I have two functions:
$f(x) = x^2 + 200$
$g(x) = (x + 8)^2$
I am interested in the relationship between the two functions in the region between the two minimums (from x = -8 to x = 0), which looks as follows:
How can I algebraically derive the equation of this relationship? I tried substitution but the results were not as expected (possibly due to real/imaginary numbers?).
If I understand your picture correctly, you want to know, given the value of the blue curve at some $x$-value between -8 and 0, the value of the corresponding red curve. So the input to your function will be a number $s$ between $200$ and perhaps $300$, and the output will be between about $0$ and $60$.

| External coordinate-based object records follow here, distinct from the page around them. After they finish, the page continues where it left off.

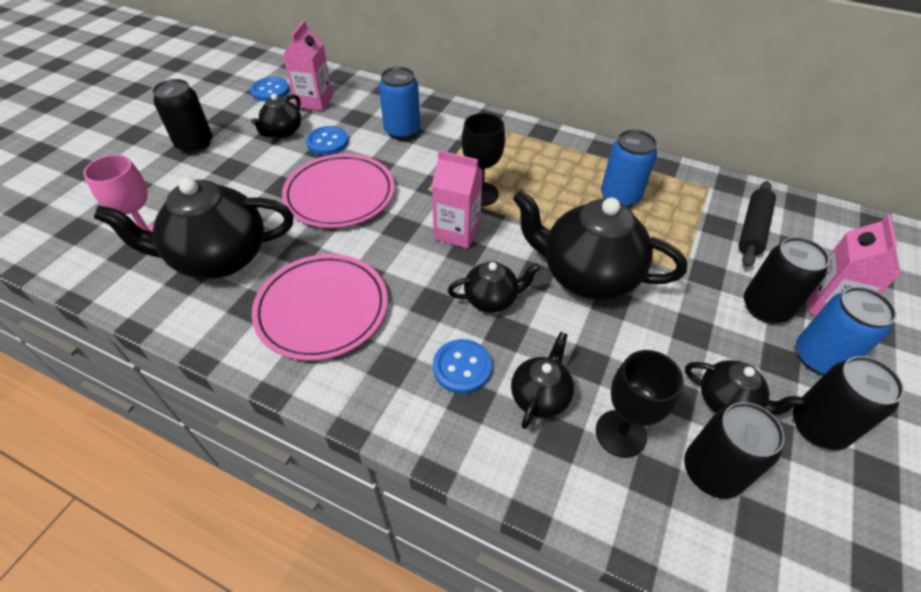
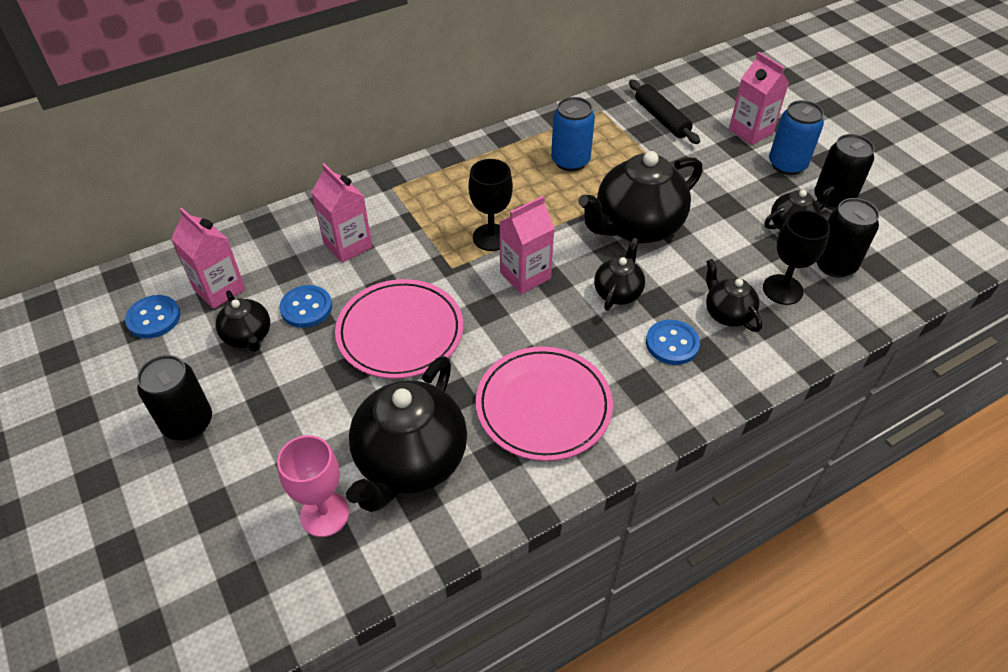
camera: 55 degrees left, 0 degrees up
blue can [379,67,420,140] -> pink carton [311,163,373,263]
black can [744,237,830,323] -> none

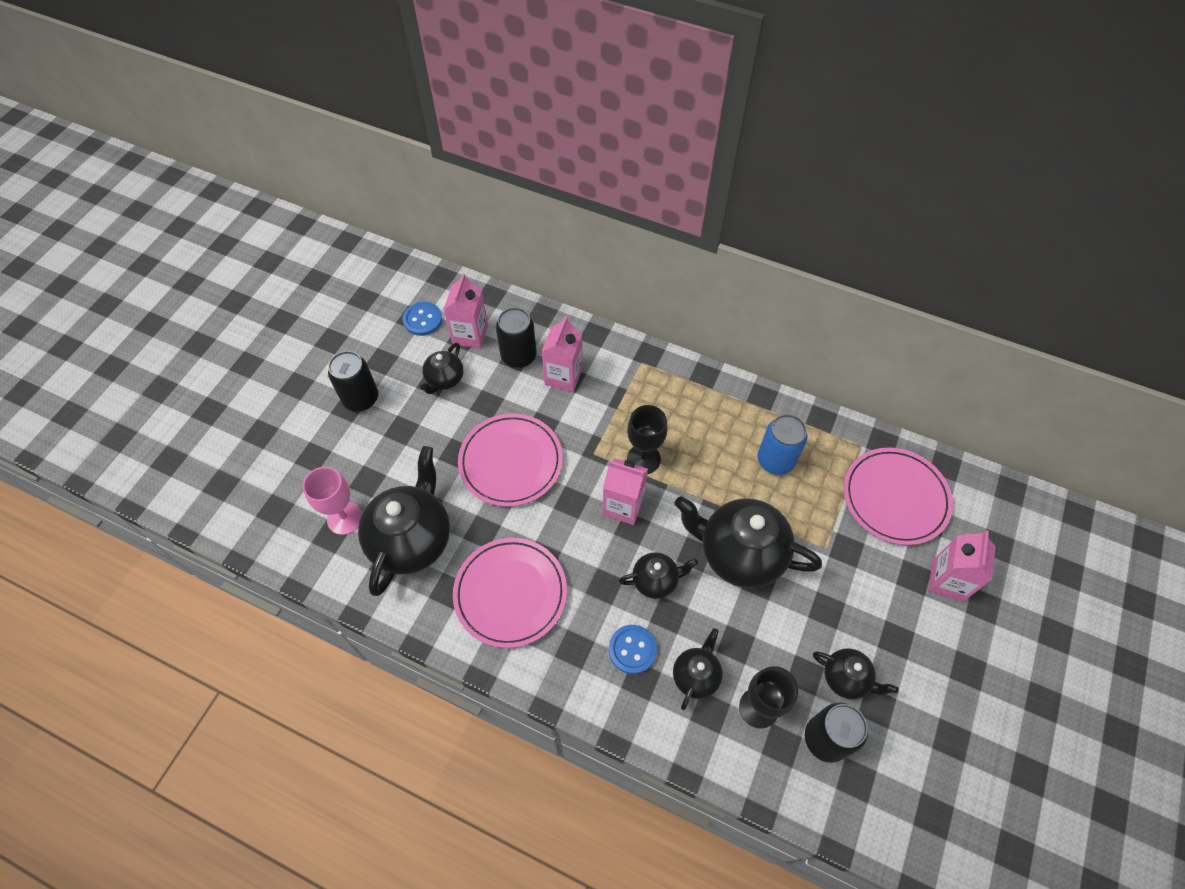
camera: 55 degrees right, 10 degrees up
blue button [279,285,332,328] -> none
black teapot [346,356,467,512] -> black teapot turned 120 degrees clockwise [358,446,450,596]
black rolling pin [629,80,700,144] -> pink plate [844,447,953,545]
blue can [769,100,824,175] -> none
black can [814,134,875,210] -> black can moved to [496,307,537,368]

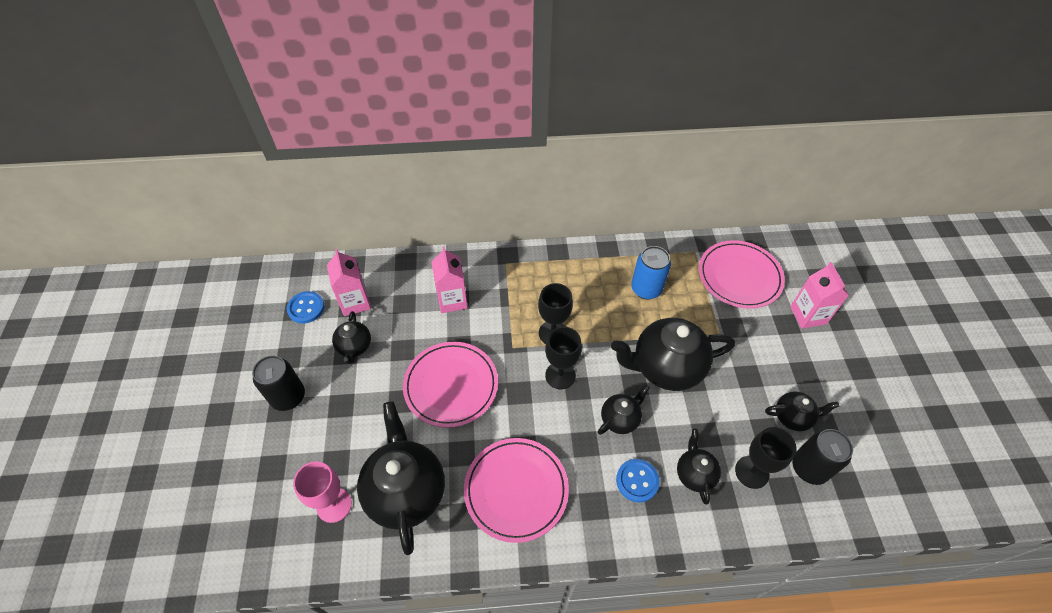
camera: 30 degrees left, 5 degrees down
black can [496,307,537,368] -> none
pink carton [603,458,648,525] -> black goblet [545,327,582,389]

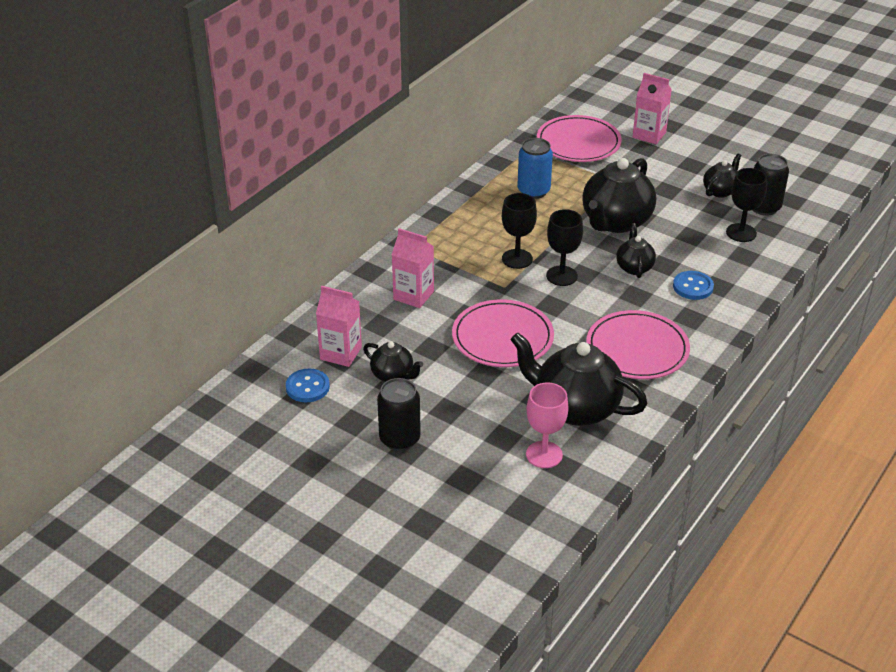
camera: 50 degrees left, 15 degrees down
black teapot [677,429,721,504] -> none

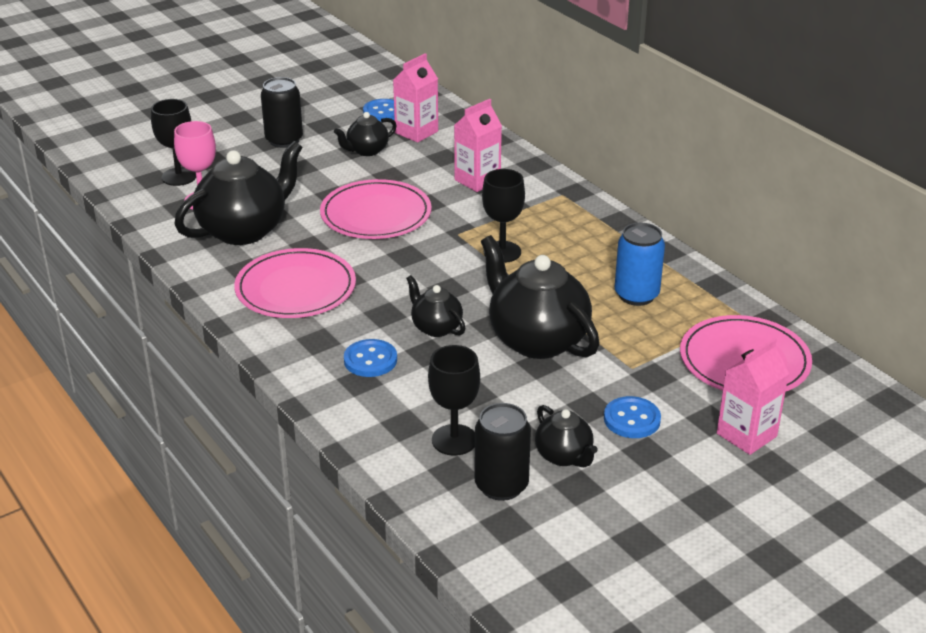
camera: 110 degrees right, 5 degrees down
black goblet [546,209,583,286] -> black goblet moved to [151,99,196,186]
black teapot [616,223,656,278] -> black teapot turned 150 degrees counterclockwise [406,275,466,337]
none -> blue button [604,396,661,438]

Here goes. Suppose we call the blue value $t$. Then the $x$-coordinate that produced that $t$ value is the one with $$ x^2 + 200 = t \\ x^2 = t - 200 \\ x = \pm\sqrt{t - 200} $$ At this point, you have to notice that in your graphs, $x$ is negative, while the usual definition of square-root is defiend to be the positive one. So you have to write $$ x = -\sqrt{t - 200} $$
Now the point on the red curve corresponding to that $x$ value is $$ (x+8)^2 = (-\sqrt{t-200} + 8)^2 $$ So your function is $$ f(t) = (-\sqrt{t-200} + 8)^2. $$ You can expand that out algebraically, but it doesn't get a lot nicer: $$ f(t) = (t-200) - 16 \sqrt{t-200} + 64 \\ = t - 16 \sqrt{t-200} - 136. $$